Thursday, October 20, 2016

The truth gets sadder every day




It’s always sad to see dead animals in the wild, but the death of this 16-year-old male polar bear found dead on a beach north of Norway is especially tragic. After examining the bear’s emaciated body, researchers determined that the bear starved to death due global warming. Record high temperatures have melted arctic ice sheets that this and other polar bears need for hunting. Making matters even more tragic, this same malnourished polar bear was in good health when researchers examined it just three months prior in southern Svalbard.

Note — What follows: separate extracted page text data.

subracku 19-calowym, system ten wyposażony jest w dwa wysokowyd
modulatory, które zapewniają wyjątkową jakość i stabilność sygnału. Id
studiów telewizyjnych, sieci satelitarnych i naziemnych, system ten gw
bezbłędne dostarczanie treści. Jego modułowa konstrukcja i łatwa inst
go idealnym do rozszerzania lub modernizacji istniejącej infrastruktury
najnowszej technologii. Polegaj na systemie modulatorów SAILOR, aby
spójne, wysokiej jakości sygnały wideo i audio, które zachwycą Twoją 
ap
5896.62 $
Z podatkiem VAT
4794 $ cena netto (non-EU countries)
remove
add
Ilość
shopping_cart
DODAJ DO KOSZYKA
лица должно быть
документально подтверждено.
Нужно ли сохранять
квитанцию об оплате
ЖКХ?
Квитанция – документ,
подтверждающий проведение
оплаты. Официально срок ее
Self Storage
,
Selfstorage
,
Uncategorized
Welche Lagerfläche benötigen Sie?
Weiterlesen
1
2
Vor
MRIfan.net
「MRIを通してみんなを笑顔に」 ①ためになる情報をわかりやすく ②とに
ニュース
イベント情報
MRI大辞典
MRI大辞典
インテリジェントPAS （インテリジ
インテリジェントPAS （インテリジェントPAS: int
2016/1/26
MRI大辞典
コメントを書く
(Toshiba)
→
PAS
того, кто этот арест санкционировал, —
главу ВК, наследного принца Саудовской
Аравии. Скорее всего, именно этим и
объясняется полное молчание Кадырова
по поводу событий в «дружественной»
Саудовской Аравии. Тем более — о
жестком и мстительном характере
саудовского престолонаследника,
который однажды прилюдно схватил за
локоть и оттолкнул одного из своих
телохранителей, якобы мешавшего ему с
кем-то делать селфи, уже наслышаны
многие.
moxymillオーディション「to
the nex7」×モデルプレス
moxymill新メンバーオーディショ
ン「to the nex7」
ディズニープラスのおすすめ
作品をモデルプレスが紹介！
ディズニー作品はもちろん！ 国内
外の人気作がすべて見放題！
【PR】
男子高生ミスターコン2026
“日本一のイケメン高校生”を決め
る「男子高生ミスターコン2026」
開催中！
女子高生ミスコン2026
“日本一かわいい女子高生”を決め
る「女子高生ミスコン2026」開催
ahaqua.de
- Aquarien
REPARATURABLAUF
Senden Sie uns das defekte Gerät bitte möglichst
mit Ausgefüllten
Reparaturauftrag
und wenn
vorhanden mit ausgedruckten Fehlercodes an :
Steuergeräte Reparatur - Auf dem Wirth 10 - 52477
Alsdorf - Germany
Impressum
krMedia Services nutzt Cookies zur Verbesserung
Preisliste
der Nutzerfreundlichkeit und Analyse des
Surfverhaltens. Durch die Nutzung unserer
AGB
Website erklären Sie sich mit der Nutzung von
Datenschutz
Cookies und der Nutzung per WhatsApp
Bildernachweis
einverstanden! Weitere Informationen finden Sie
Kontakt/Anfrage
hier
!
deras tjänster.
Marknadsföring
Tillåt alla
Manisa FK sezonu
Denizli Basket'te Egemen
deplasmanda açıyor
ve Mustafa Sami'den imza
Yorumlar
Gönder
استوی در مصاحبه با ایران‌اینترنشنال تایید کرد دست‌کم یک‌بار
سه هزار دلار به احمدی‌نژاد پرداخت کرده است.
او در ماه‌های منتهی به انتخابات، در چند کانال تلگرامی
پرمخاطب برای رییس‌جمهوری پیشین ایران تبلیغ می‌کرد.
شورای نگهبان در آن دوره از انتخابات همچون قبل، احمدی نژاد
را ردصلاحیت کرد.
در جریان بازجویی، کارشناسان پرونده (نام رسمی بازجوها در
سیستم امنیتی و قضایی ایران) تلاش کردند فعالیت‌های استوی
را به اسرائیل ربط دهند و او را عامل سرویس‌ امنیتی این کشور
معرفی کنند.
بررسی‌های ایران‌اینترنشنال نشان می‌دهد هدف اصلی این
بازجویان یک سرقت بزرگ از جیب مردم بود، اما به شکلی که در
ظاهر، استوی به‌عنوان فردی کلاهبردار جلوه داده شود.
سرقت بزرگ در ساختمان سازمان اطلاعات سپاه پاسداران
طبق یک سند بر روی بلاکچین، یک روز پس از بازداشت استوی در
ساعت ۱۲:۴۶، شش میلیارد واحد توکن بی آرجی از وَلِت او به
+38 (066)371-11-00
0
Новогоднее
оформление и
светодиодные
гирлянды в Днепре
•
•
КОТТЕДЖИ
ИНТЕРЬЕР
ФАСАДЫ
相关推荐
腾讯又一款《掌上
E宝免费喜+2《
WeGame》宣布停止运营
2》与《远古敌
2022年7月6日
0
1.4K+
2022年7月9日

same bear three months ago

Dr Ian Stirling, a Polar Bears International scientist who has been studying the bears for 40 years now, told The Guardian, “From his lying position in death, the bear appears to simply have starved and died where he dropped. He had no external suggestion of any remaining fat, having been reduced to little more than skin and bone.”
Dr. Stirling attributed this tragedy to climate change, citing that the sea ice in the Arctic dropped to record-setting lows in 2012. Satellite images from last year show that a rapid summer melt reduced the surface of the frozen sea to less than 1.32 million square miles, which combines to be a land mass just over twice the size of Alaska.
Climate change is particularly affecting polar bears because ice sheets are instrumental in their hunt for seals. Although they have webbed paws that make them incredibly good swimmers, they are still land animals and need the arctic ice to rest and haul up their catch. Ultimately the lack of ice packs will force more polar bears to migrate in search for food—as was the case with this bear, who moved from the southern to northern coast of Svalbard—hopefully to better success than this one.
Polar bears can’t survive on land, but they’re trying to. They have to. As sea ice melts due to climate change, Polar bears can’t rely on their traditional diet rich in fish, seals, and other marine-based food. The bears are turning to terrestrial foods like berries, birds and eggs, but they’re not as healthy and their survival rate is threatened by this new diet. “While it’s tempting to think that polar bears could survive by switching to a terrestrial diet, this paper establishes in no uncertain terms that land-based foods do not offer any hope of polar bear salvation,” said Steven Amstrup, the chief scientist for conservation group Polar Bears International (PBI) and co-author of the study, which was published Wednesday in Frontiers in Ecology and the Environment. Scientists with the USGS, PBI and Washington State University participated in the research.